=== Section Start ===
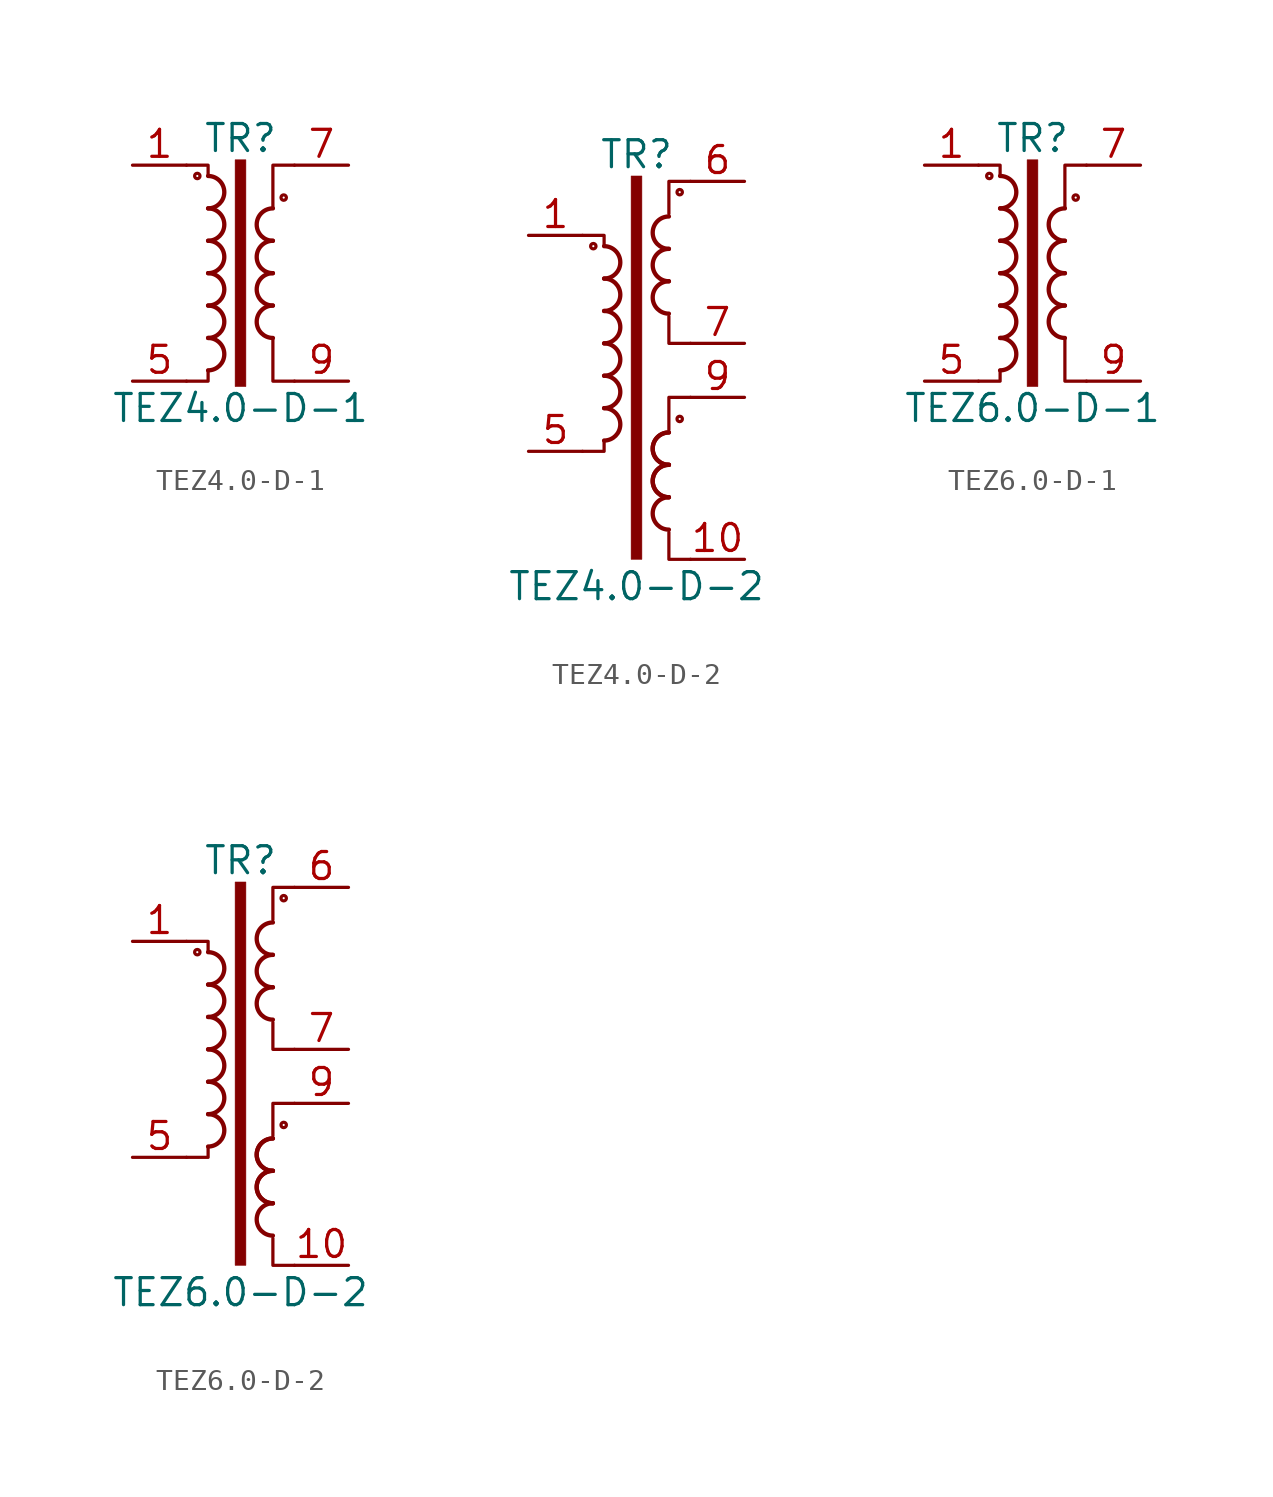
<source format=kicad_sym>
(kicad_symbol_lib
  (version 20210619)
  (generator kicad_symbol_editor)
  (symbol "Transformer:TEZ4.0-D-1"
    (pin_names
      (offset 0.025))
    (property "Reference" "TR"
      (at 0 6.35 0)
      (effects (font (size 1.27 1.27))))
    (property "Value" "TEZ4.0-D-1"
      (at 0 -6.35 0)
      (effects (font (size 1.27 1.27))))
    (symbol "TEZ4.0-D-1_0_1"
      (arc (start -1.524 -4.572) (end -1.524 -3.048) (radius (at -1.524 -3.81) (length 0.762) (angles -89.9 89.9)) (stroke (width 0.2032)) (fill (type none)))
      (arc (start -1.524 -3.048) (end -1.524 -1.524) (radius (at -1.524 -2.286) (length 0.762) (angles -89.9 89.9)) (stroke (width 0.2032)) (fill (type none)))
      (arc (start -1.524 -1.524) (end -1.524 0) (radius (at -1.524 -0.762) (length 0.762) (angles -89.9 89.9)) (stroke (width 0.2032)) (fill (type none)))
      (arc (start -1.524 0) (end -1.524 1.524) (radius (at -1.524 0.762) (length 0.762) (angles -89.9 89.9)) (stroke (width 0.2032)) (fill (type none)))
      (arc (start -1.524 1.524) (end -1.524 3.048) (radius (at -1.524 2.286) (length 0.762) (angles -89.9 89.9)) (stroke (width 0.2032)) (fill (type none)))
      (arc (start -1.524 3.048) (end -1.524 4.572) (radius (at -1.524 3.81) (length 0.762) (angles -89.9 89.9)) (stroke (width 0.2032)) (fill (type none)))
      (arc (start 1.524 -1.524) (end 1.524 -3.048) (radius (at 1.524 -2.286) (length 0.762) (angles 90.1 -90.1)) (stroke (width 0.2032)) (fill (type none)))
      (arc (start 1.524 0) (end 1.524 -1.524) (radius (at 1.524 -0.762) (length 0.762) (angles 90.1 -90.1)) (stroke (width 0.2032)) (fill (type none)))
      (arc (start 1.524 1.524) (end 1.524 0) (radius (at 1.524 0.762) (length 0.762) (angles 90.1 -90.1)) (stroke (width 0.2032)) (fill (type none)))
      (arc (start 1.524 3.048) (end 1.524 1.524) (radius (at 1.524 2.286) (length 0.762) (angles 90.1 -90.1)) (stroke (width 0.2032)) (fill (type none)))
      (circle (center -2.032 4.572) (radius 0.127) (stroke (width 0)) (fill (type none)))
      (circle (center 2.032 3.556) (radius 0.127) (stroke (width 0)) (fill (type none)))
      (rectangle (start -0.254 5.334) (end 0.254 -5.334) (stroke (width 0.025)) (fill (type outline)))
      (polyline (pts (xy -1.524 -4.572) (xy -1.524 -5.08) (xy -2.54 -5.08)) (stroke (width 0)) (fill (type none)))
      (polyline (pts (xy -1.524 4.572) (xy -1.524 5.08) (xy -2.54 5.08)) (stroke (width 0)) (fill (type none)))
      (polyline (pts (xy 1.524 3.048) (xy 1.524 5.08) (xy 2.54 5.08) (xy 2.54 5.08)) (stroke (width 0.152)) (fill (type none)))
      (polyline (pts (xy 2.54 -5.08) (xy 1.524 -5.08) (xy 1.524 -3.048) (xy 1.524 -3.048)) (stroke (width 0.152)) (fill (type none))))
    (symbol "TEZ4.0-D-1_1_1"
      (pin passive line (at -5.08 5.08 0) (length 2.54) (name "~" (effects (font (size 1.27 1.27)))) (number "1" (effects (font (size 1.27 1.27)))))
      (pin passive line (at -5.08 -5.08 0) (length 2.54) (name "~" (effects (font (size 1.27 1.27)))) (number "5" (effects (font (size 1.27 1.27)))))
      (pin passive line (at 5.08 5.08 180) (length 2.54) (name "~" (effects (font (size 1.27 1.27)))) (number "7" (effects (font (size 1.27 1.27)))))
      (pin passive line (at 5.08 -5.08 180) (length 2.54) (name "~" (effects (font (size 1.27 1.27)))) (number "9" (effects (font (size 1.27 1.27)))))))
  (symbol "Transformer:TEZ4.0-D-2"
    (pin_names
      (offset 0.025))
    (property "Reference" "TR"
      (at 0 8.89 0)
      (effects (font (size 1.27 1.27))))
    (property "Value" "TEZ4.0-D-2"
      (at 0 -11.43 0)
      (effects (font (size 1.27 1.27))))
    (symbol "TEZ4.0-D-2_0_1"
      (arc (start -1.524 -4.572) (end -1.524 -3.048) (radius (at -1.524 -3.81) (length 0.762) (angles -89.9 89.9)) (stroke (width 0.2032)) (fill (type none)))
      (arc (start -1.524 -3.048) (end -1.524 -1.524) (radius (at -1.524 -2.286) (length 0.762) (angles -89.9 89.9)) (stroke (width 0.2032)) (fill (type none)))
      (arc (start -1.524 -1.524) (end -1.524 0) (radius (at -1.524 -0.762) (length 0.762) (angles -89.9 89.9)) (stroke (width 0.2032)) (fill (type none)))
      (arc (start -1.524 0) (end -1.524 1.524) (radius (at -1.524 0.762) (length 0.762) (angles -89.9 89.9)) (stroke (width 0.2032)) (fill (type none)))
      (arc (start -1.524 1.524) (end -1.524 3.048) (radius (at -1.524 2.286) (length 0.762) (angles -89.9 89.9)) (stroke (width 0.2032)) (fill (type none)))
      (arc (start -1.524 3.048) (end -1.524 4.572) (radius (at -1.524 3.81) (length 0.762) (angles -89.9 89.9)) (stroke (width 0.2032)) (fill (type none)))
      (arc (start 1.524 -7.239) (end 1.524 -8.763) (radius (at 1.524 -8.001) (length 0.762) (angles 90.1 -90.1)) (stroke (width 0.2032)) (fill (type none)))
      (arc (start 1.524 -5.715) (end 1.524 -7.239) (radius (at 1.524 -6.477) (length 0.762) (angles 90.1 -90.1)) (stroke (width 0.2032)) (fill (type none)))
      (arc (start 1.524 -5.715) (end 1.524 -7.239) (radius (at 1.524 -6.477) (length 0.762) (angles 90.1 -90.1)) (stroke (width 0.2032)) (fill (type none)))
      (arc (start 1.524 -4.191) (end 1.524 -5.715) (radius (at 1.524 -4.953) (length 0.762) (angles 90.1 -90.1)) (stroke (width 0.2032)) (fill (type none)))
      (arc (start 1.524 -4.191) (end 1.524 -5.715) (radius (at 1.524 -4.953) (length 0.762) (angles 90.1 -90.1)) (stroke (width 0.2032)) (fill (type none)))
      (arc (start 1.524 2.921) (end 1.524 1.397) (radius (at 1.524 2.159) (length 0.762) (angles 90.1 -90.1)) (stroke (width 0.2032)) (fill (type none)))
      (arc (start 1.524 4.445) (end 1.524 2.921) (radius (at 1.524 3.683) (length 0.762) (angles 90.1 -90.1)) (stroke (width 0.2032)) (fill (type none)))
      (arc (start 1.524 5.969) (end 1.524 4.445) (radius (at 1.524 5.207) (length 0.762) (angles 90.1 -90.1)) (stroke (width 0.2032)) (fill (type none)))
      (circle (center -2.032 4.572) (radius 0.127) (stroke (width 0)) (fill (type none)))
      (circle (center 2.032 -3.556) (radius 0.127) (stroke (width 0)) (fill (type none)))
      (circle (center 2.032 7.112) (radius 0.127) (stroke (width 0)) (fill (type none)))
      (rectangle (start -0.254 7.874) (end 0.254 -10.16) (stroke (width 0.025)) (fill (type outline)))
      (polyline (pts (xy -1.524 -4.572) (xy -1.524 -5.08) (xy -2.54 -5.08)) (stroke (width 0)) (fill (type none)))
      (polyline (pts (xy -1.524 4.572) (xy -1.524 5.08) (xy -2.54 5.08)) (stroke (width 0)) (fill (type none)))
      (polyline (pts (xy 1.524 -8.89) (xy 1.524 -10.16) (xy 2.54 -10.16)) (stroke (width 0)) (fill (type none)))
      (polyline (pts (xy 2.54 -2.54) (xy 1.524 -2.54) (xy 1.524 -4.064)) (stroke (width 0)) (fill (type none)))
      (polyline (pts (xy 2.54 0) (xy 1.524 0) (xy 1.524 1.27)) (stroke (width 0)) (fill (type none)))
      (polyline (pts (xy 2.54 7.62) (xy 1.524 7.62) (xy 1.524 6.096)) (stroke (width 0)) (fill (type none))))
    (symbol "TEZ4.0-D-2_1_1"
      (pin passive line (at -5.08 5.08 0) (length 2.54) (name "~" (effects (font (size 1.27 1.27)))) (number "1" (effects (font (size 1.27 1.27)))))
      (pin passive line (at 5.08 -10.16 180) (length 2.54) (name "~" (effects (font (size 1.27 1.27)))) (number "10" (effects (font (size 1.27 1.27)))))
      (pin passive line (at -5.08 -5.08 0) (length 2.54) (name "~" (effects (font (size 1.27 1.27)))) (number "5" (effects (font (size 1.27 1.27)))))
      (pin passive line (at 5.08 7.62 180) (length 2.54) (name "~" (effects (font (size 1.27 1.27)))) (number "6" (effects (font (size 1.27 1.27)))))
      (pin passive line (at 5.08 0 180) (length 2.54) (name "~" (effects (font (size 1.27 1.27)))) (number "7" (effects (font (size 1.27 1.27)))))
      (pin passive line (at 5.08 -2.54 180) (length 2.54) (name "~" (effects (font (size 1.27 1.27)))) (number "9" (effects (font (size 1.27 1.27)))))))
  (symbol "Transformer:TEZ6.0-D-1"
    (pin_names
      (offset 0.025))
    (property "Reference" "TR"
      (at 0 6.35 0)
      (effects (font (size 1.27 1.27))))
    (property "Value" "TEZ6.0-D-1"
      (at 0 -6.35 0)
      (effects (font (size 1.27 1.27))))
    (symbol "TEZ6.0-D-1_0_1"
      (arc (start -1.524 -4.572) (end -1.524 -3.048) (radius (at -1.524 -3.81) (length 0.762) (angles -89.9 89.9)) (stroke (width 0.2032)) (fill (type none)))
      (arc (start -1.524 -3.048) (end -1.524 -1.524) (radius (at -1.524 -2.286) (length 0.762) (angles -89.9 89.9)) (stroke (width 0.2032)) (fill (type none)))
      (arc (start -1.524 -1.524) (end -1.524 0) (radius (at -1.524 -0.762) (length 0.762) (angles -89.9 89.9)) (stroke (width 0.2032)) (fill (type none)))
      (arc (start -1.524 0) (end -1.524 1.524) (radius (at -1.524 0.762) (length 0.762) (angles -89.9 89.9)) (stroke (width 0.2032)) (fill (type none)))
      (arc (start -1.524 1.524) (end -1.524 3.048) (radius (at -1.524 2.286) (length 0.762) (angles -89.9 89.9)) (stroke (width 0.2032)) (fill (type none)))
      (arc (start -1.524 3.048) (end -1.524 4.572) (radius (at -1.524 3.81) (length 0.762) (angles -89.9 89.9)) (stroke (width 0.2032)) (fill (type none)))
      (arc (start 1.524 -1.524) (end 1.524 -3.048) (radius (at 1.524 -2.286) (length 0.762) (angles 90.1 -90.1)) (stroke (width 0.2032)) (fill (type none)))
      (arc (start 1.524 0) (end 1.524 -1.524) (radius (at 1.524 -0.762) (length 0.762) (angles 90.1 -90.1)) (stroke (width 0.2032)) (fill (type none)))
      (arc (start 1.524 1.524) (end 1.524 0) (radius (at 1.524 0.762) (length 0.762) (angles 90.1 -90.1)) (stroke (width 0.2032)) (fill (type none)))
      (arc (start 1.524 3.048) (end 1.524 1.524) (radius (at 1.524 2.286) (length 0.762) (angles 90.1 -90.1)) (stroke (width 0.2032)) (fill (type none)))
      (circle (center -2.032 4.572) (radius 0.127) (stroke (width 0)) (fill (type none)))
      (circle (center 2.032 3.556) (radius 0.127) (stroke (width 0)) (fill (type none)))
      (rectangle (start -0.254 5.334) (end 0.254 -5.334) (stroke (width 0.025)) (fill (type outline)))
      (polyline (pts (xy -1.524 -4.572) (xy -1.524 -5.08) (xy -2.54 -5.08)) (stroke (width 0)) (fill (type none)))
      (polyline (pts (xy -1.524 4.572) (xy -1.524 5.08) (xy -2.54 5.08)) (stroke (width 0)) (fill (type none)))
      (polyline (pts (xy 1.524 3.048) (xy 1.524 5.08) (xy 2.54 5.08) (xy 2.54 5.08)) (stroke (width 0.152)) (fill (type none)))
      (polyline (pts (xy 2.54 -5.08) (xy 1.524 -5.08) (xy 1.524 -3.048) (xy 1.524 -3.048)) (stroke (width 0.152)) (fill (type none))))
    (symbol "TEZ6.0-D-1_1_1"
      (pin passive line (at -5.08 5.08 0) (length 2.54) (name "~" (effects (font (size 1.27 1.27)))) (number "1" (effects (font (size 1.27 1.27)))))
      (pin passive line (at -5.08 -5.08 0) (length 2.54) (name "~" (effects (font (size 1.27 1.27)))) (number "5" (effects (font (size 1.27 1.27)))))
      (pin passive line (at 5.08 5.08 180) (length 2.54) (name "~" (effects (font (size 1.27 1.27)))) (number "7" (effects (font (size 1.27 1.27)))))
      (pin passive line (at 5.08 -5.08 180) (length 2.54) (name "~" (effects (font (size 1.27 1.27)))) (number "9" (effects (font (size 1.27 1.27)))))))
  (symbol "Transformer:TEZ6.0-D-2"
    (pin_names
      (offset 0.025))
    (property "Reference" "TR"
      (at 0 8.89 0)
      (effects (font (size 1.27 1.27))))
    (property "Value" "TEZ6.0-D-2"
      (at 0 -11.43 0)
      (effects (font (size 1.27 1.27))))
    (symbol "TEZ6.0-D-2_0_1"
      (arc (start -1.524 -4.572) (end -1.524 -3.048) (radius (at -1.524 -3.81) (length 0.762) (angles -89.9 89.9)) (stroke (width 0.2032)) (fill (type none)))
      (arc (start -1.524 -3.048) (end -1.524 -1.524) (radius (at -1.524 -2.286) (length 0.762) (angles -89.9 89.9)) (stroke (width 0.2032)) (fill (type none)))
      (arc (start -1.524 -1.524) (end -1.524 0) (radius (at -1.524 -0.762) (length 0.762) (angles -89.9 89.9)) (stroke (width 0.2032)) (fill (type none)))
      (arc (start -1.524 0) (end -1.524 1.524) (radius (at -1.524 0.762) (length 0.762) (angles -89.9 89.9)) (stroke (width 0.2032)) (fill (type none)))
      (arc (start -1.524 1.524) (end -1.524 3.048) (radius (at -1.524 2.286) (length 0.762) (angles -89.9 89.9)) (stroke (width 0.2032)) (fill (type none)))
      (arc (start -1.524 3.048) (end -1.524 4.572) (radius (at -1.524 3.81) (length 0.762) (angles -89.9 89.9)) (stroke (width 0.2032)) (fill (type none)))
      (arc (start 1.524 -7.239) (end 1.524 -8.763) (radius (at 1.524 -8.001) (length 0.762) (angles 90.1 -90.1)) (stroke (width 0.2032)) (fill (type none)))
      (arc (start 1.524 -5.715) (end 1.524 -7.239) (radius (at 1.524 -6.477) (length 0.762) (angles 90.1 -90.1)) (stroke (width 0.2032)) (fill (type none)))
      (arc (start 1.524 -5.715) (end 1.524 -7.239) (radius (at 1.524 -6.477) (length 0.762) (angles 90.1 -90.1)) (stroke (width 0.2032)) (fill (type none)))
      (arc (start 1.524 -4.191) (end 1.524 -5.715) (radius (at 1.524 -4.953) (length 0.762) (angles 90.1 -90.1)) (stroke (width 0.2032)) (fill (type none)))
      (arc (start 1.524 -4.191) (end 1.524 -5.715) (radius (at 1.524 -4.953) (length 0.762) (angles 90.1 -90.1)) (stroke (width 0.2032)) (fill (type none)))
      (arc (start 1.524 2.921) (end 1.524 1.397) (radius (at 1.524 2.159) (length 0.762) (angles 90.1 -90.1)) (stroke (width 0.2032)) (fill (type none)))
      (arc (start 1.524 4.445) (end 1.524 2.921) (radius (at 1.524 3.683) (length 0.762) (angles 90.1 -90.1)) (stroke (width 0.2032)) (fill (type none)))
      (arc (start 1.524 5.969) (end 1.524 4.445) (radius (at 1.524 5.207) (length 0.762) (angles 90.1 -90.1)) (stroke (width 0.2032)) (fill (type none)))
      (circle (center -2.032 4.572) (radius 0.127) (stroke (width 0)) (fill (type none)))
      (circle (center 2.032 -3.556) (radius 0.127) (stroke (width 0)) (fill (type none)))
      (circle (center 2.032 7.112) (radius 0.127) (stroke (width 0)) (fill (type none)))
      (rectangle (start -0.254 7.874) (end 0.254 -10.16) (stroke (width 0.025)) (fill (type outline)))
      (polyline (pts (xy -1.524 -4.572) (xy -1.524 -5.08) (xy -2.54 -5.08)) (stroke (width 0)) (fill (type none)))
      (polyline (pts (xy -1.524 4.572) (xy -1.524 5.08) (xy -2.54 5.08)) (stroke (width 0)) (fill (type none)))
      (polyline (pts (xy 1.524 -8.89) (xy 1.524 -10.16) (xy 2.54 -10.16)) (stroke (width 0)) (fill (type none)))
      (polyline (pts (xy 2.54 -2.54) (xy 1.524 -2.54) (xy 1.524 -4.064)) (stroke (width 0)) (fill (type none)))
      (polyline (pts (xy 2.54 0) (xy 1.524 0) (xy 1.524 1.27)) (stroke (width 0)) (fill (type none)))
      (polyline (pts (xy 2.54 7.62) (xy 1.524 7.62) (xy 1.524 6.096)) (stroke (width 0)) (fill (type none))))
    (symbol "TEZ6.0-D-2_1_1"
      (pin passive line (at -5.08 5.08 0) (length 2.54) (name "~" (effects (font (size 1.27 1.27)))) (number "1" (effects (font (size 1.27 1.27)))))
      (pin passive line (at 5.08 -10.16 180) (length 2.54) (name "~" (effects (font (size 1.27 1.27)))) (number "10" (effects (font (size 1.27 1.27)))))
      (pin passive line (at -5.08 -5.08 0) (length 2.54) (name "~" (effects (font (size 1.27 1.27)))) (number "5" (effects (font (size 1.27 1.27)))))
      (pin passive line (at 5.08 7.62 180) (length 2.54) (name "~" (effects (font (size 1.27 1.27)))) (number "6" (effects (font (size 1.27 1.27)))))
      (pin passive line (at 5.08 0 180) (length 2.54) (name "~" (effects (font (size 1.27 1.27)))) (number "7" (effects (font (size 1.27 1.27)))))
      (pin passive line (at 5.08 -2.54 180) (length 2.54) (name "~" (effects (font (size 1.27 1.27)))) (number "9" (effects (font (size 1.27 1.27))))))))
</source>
=== Section End ===
§ **What to do**
The answer must be a single number: the count of lines in the data that include the word "Transformer".

§ **Answer for the task**
4